I've included the source that I changed Interpreter.class. It's set up to
call the same object/function used in the ContinuationsApiTest class. There
are only 2 areas in the code that I updated, you can identify them by
searching for the word "hack" added in comments anywhere I made changes. The
first is the code in the interpretLoop to inject the function when
appropriate, and the other is in the compiler to force it to include line
changes even if the script doesn't have any newline characters (this is just
to avoid a script stripping all newlines in an attempt to bypass this
mechanism, and will have the side effect of calling the onLineChange method
in the debugger multiple times for the same source line in some cases).

 

As part of my particular case I am executing many different scripts, each in
their own scope, and each time I resume a particular scope/script I have a
debugger object and contextData object associated with that scope. I set the
debugger and contextData object that I've associated with that scope each
time I resume processing a new script (Context.SetDebugger(myDebugger,
myContextDataObj)). The Context Data object that is passed in contains the
variables used by the workaround code in the interpertLoop, so it's
important to make sure that the contextData object stays with the particular
scope.

 

As far as performance, I've been able to call a bit over 2000 scripts, have
each of them performing a resume and suspend operation after executing their
allotment of ~1000 bytecode operations, then perform a few other minor
operations, all in 1 second on average using a laptops 1.9 ghz single cpu
core processor.
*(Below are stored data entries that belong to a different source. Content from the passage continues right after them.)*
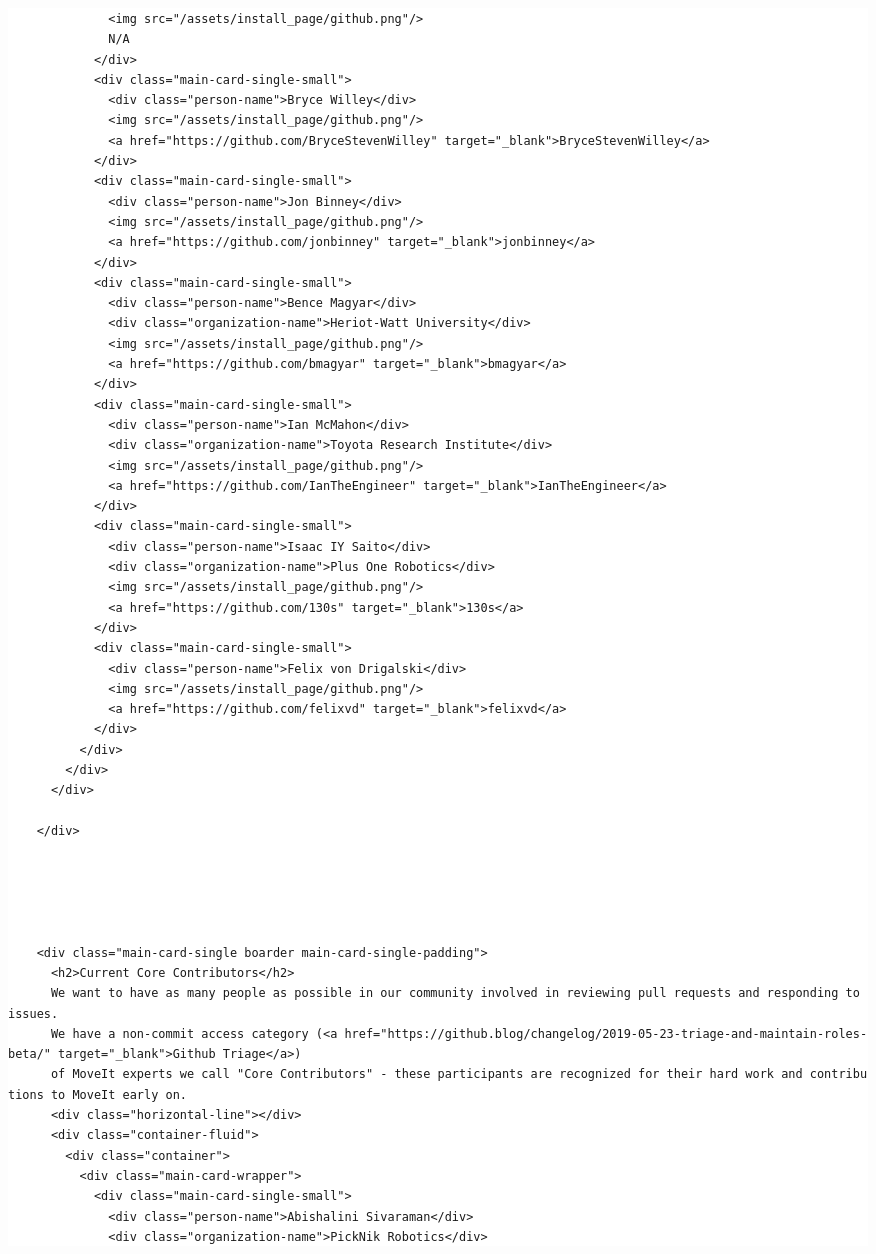                   <img src="/assets/install_page/github.png"/>
                  N/A
                </div>
                <div class="main-card-single-small">
                  <div class="person-name">Bryce Willey</div>
                  <img src="/assets/install_page/github.png"/>
                  <a href="https://github.com/BryceStevenWilley" target="_blank">BryceStevenWilley</a>
                </div>
                <div class="main-card-single-small">
                  <div class="person-name">Jon Binney</div>
                  <img src="/assets/install_page/github.png"/>
                  <a href="https://github.com/jonbinney" target="_blank">jonbinney</a>
                </div>
                <div class="main-card-single-small">
                  <div class="person-name">Bence Magyar</div>
                  <div class="organization-name">Heriot-Watt University</div>
                  <img src="/assets/install_page/github.png"/>
                  <a href="https://github.com/bmagyar" target="_blank">bmagyar</a>
                </div>
                <div class="main-card-single-small">
                  <div class="person-name">Ian McMahon</div>
                  <div class="organization-name">Toyota Research Institute</div>
                  <img src="/assets/install_page/github.png"/>
                  <a href="https://github.com/IanTheEngineer" target="_blank">IanTheEngineer</a>
                </div>
                <div class="main-card-single-small">
                  <div class="person-name">Isaac IY Saito</div>
                  <div class="organization-name">Plus One Robotics</div>
                  <img src="/assets/install_page/github.png"/>
                  <a href="https://github.com/130s" target="_blank">130s</a>
                </div>
                <div class="main-card-single-small">
                  <div class="person-name">Felix von Drigalski</div>
                  <img src="/assets/install_page/github.png"/>
                  <a href="https://github.com/felixvd" target="_blank">felixvd</a>
                </div>
              </div>
            </div>
          </div>

        </div>
  
  
  
  
  
        <div class="main-card-single boarder main-card-single-padding">
          <h2>Current Core Contributors</h2>
          We want to have as many people as possible in our community involved in reviewing pull requests and responding to issues.
          We have a non-commit access category (<a href="https://github.blog/changelog/2019-05-23-triage-and-maintain-roles-beta/" target="_blank">Github Triage</a>)
          of MoveIt experts we call "Core Contributors" - these participants are recognized for their hard work and contributions to MoveIt early on.
          <div class="horizontal-line"></div>
          <div class="container-fluid">
            <div class="container">
              <div class="main-card-wrapper">
                <div class="main-card-single-small">
                  <div class="person-name">Abishalini Sivaraman</div>
                  <div class="organization-name">PickNik Robotics</div>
I am pretty happy with the scalability of JS continuations.

 

Anyway, if someone tries this out I'd be happy to explain in more detail. If
you want to play with this you should start with the included
ContinuationsApiTest.class and tweak that example with this little hack in
place to see it working.

 

Dave

 

p.s. A big thanks to everyone contributing to Rhino!! And for adding the new
continuation functionality, that was a homerun for me!